We’ve seen some amazing developments in terms of the pace of innovation, the remarkable vaccine development, and the resilience of people who have adapted to a new way of living and working.
Q: It’s been a turbulent year. What do you think the economic impact of COVID-19 will be?
A: It is too early to tell, particularly if you combine the impact of COVID-19 and Brexit, but I ended this year with a much stronger faith in human ingenuity than I started with. If you look back, we’ve seen some amazing developments in terms of the pace of innovation, the remarkable vaccine development, and the resilience of people who have adapted to a new way of living and working.
I’m reassured about the capacity and adaptability of humans, but I also see an uncertain economic and social environment.
Q: How has L1 come out of the year? What’s surprised you?
A: I think L1 has come out of this stronger. L1, like every other company, has been tested by the events of the past year. Was our investment philosophy fit for purpose? Were our systems able to accommodate remote working? Yes, L1 responded well to these challenges. Holland & Barrett and DIA Group, an international distributor of food and household items operating in Spain, Portugal, Brazil and Argentina, continued trading throughout the pandemic. Wintershall Dea, despite low oil prices and the challenges of producing gas during a pandemic, continued to drive efficiencies. The challenge for big corporates is how to tap into innovation whilst running normal businesses day-to-day. That’s what L1 has been successful at this year.
Q: Many are saying COVID-19 accelerated paradigm shifts. Do you think it did?A: The pandemic accelerated some structural shifts that have been happening for some time in e-commerce and remote working. The importance of Environmental, Social and Governance (ESG) was reinforced, which I had not expected. It is clear that the continued depletion of our planet’s natural resources has health consequences. Diseases like COVID-19 and MERS are driven by biodiversity crises caused by things like deforestation.
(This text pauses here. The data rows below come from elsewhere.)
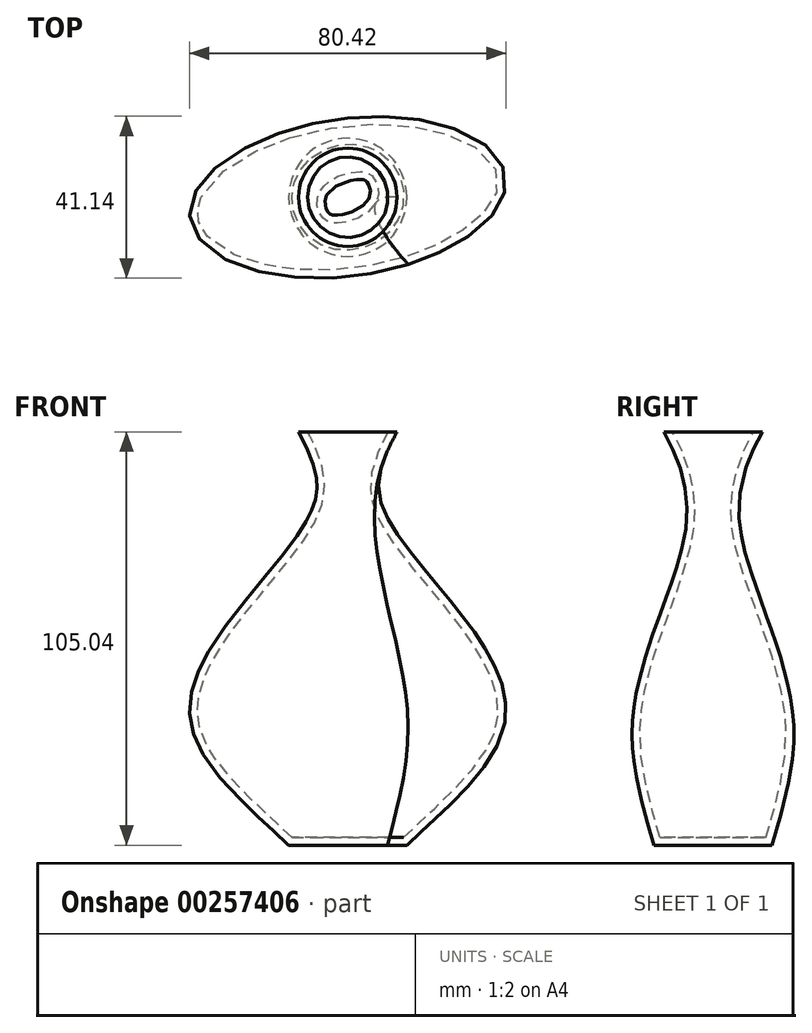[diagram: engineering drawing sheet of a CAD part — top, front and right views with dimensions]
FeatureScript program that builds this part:
annotation { "Feature Type Name" : "Feature", "Feature Type Description" : "" }
export const myFeature = defineFeature(function(context is Context, id is Id, definition is map)
    precondition{}
    {
        {
            var Q0;
            Q0=qCreatedBy(makeId("Top.planeOp"),FACE);
            var sketch = newSketch(context, id + "F0", { "sketchPlane" : qUnion([Q0])});
            skEllipse(sketch, "E0", {"center": v(0, 0) * mm, "majorRadius": 12.5 * mm, "minorRadius": 12.5 * mm, "majorAxis": v(1, 0)});
            skSolve(sketch);
        }
        {
            var Q0;
            Q0=qCreatedBy(makeId("Top.planeOp"),FACE);
            cPlane(context, id + "F1", {"entities" : qUnion([Q0]), "cplaneType" : CPlaneType.OFFSET, "offset" : 5 * mm, "oppositeDirection" : true, "width" : 150 * mm, "height" : 150 * mm});
        }
        {
            var Q0;
            Q0=qCreatedBy(id+"F1.planeOp",FACE);
            var sketch = newSketch(context, id + "F2", { "sketchPlane" : qUnion([Q0])});
            skCircle(sketch, "E1.0.0", {"center": v(0, 0) * mm, "radius": 12.5 * mm, "construction": true});
            skCircle(sketch, "E2", {"center": v(0, 0) * mm, "radius": 10 * mm});
            skSolve(sketch);
        }
        {
            var Q0;
            Q0=qCreatedBy(id+"F1.planeOp",FACE);
            cPlane(context, id + "F3", {"entities" : qUnion([Q0]), "cplaneType" : CPlaneType.OFFSET, "offset" : 70 * mm, "oppositeDirection" : true, "width" : 150 * mm, "height" : 150 * mm});
        }
        {
            var Q0;
            Q0=qCreatedBy(id+"F3.planeOp",FACE);
            var sketch = newSketch(context, id + "F4", { "sketchPlane" : qUnion([Q0])});
            skCircle(sketch, "E3.0.0", {"center": v(0, 0) * mm, "radius": 10 * mm, "construction": true});
            skEllipse(sketch, "E4", {"center": v(0, 0) * mm, "majorRadius": 40 * mm, "minorRadius": 20 * mm, "majorAxis": v(1, 0.13)});
            skSolve(sketch);
        }
        {
            var Q0;
            Q0=qCreatedBy(id+"F3.planeOp",FACE);
            cPlane(context, id + "F5", {"entities" : qUnion([Q0]), "cplaneType" : CPlaneType.OFFSET, "offset" : 30 * mm, "oppositeDirection" : true, "width" : 150 * mm, "height" : 150 * mm});
        }
        {
            var Q0;
            Q0=qCreatedBy(id+"F5.planeOp",FACE);
            var sketch = newSketch(context, id + "F6", { "sketchPlane" : qUnion([Q0])});
            skEllipse(sketch, "E5.0.0", {"center": v(0, 0) * mm, "majorRadius": 40 * mm, "minorRadius": 20 * mm, "majorAxis": v(1, 0.13), "construction": true});
            skCircle(sketch, "E6", {"center": v(0, 0) * mm, "radius": 15 * mm});
            skSolve(sketch);
        }
        {
            var Q0;
            Q0=makeQuery(id+"F0.imprint","IMPRINT",FACE,{"disambiguationData":[TD([[makeQuery(id+"F0.imprint","IMPRINT",EDGE,{"derivedFrom":sQuery(id+"F0.wireOp",EDGE,"E0")}),1.0]])]});
            var Q1;
            Q1=makeQuery(id+"F2.imprint","IMPRINT",FACE,{"disambiguationData":[TD([[makeQuery(id+"F2.imprint","IMPRINT",EDGE,{"derivedFrom":sQuery(id+"F2.wireOp",EDGE,"E2")}),1.0]])]});
            var Q2;
            Q2=makeQuery(id+"F4.imprint","IMPRINT",FACE,{"disambiguationData":[TD([[makeQuery(id+"F4.imprint","IMPRINT",EDGE,{"derivedFrom":sQuery(id+"F4.wireOp",EDGE,"E4")}),1.0]])]});
            var Q3;
            Q3=makeQuery(id+"F6.imprint","IMPRINT",FACE,{"disambiguationData":[TD([[makeQuery(id+"F6.imprint","IMPRINT",EDGE,{"derivedFrom":sQuery(id+"F6.wireOp",EDGE,"E6")}),1.0]])]});
            loft(context, id + "F7", {"sheetProfilesArray" : [{ "sheetProfileEntities" : qUnion([Q0]) }, { "sheetProfileEntities" : qUnion([Q1]) }, { "sheetProfileEntities" : qUnion([Q2]) }, { "sheetProfileEntities" : qUnion([Q3]) }]});
        }
        {
            var Q0;
            Q0=makeQuery(id+"F7.opLoft","CAP_FACE",FACE,{"disambiguationData":[OSD([makeQuery(id+"F0.imprint","IMPRINT",FACE,{"disambiguationData":[TD([[makeQuery(id+"F0.imprint","IMPRINT",EDGE,{"derivedFrom":sQuery(id+"F0.wireOp",EDGE,"E0")}),1.0]])]})])],"isStart":true});
            shell(context, id + "F8", {"entities" : qUnion([Q0]), "thickness" : 2 * mm});
        }
    });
COVID-19 has also made the health inequalities that exist between the poorest and richest communities worse in the UK. During the pandemic, the wealthiest in society have become richer while the most vulnerable have become poorer. On the positive side, we are more conscious and vocal about these inequalities. There is a growing sense that this is unacceptable and must be addressed. I believe business has a role to play in this by creating prosperity for all stakeholders and society as a whole.
Q: How did we miss seeing these inequalities?
A: The pandemic has taught business leaders that the prevailing measures of economic success are inadequate and counterproductive.
Take the leading index of economic growth, the Gross Domestic Product or GDP. That straightforward measure of output by country is useful, but only to a point. It misses the full, interrelated ecosystem of commercial and social activities that comprise the real productive capacity and welfare of nations. What good is a GDP measure if it misses ill-health, racial inequities, and climate change impacts?
For this reason, L1 is sponsoring research at the University of Cambridge’s Bennett Institute of Public Policy to develop a more 360-degree gauge of economic wellbeing that measures what we call the “wealth economy”. Businesses live and die by the balance sheet, but nations don’t compile them. I believe that wealth economics will help countries understand the full suite of assets available to them and how they are being managed over time.
Q: How has L1 responded in terms of ESG?
A: Many people imagined that ESG would take a back seat in the face of the pandemic. But 2020 saw an increasing focus on ESG issues, especially climate and social issues.
While it remains to be seen how substantive the UK’s green initiatives turn out to be, the fact that the country is hosting the COP26 conference in November guarantees that climate change will remain a high priority.
I am pleased to tell you that in December the Board approved our ESG policy. As a long-term investor, L1 identifies and assesses relevant ESG impacts as part of its investment process. In this way, L1 helps create more successful and sustainable businesses over the long term.
As I said last year, capitalism is changing and businesses that don’t change will be left behind. Retaining top talent will also depend on our adhering to these new realities.
Q: Do you think being a long-term investor is an advantage in times
like these?
A: In any crisis, short-termism is an engrained response, but L1 has looked through that – at how the crisis informed its longer-term strategy and what opportunities have arisen as a result of the pandemic.
As the FT reported recently, the McKinsey Global Institute has found that companies that took a long-term approach had 47% stronger cumulative revenue growth with less volatility than other groups. Yet 70% of executives surveyed by McKinsey in 2020 believed that their CEOs would sacrifice long-term growth for short-term financial objectives. We have worked to avoid that mistake.
Q: What’s your view on the investment climate going forward?
A: I see an uncertain economic and social environment. Structural shifts that have been happening for a long time have accelerated in the last 12 months, which could have dramatic implications for the structure and cohesion of our society.
Many businesses and individuals rely on unprecedented levels of government and central bank support. High government deficits and historically low interest rates mean there is less room to support the economy through “traditional” channels. The long-term impact of this stimulus is unclear, as are the speed and mechanisms of unwinding it. It could be a challenge in the coming years to balance the moral imperatives of supporting the most vulnerable in society while ensuring macroeconomic stability.